Hello! This week I have a breakdown of a visual I used early on in my collaboration with Austin Wintory about ABZÛ's soundtrack ( https://youtu.be/0S8WGtbYvSg )(Don't worry, it occurs around 2:05, well before any spoilers for the game). It's a silhouette of a school of fish swimming in a ring, reminiscent of the iconic procedural school you encounter and swim amongst in ABZÛ.

Here's a raw frame from the render:

I created this scene in Blender before any other visuals were designed: I knew I wanted to pay homage to this school of fish somewhere in the video. It involved a big torus that creates a particle system of fish objects.

This creates the general shape of the fish ring. Next, I added a vortex force that would cause the fish to rotate around that axis (now highlighted in orange):

This got the fish particles moving the right way, but the vortex force doesn't have a natural outer limit, so the fish quickly spun out of reach of the camera. The strategy to wrangle them into a manageable yet still natural ring was to create a new torus:

This acts as the outer limit of where the fish can travel, plus its surface emits a physical force inward, keeping the fish within it and anchoring them against the vortex force.
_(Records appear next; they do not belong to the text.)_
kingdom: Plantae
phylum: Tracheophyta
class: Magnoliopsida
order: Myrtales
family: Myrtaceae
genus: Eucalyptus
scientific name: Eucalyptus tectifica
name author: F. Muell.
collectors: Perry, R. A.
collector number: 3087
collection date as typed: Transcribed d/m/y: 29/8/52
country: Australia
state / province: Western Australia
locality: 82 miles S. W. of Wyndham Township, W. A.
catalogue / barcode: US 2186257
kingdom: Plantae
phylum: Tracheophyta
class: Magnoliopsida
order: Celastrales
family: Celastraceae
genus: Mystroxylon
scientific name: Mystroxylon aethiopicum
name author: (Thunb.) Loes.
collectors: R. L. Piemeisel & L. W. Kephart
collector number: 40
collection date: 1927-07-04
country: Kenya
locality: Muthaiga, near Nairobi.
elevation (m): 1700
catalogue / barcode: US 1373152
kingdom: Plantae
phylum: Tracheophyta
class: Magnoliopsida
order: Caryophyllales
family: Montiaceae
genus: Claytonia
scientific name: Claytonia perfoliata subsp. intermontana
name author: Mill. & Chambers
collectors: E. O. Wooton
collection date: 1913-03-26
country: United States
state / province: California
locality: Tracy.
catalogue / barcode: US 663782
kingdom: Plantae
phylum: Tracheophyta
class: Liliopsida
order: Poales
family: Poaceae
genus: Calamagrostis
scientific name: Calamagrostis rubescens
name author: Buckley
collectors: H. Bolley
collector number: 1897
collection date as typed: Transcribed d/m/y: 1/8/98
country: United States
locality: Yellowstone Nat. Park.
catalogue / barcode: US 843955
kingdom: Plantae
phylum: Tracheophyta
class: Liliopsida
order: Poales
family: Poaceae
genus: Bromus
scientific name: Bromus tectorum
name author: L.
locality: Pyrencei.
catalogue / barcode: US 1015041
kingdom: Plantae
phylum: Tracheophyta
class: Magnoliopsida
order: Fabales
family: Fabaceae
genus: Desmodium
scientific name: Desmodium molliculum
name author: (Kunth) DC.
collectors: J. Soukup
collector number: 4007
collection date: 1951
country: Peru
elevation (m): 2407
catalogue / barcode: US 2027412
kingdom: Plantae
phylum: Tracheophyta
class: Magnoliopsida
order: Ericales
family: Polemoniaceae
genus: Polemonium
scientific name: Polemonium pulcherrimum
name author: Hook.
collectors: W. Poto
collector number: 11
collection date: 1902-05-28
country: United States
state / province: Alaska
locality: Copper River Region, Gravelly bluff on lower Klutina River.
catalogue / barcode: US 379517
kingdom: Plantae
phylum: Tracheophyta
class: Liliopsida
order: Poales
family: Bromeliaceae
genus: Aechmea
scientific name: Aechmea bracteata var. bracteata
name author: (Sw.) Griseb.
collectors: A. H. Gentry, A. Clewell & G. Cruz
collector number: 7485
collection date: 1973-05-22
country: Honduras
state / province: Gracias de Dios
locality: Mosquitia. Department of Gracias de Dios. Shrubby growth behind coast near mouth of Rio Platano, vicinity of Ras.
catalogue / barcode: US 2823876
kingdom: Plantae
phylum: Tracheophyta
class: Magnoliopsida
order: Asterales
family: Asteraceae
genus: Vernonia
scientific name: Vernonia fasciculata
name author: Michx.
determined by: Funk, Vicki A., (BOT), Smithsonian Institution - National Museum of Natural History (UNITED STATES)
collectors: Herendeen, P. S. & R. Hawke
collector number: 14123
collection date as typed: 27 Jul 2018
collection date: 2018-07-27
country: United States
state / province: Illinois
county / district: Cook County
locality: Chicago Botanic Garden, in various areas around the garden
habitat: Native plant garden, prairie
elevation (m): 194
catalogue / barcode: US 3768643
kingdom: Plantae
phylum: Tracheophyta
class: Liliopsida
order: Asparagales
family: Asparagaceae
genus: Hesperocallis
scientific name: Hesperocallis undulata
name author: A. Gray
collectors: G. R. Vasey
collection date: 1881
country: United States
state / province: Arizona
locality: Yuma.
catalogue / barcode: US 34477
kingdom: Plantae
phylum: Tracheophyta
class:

The reason this torus looks distorted is that I gave it a slight displacement map that moves every frame, causing it to ripple slowly, softly, like water. This lets the fish ring contort and flex a little without totally breaking formation, which looked a lot more like the fish were deciding where to go naturally. And finally:

I made four different fish objects, each getting very simply deformed by the empty objects at their heads. This made them look like they were swimming, but not all in sync. The particle system chooses randomly from this group to populate the fish ring, and the result, while not quite as impressive as ABZÛ's fish school, gets the visual point absolutely across without looking completely mechanical.

The last touch was giving the fish a material that gets lighter as distance increases from the camera, and then giving them a little motion blur in After Effects. Paired with visuals of a symmetrical musical pattern in the final video, I daresay it came out looking pretty cool!

Comments

Anonymous

Looks like patreon included the parenthesis and period in the YouTube link, making it 404

Jason Depamaylo

This is so cool - really awesome to see how you made that effect!!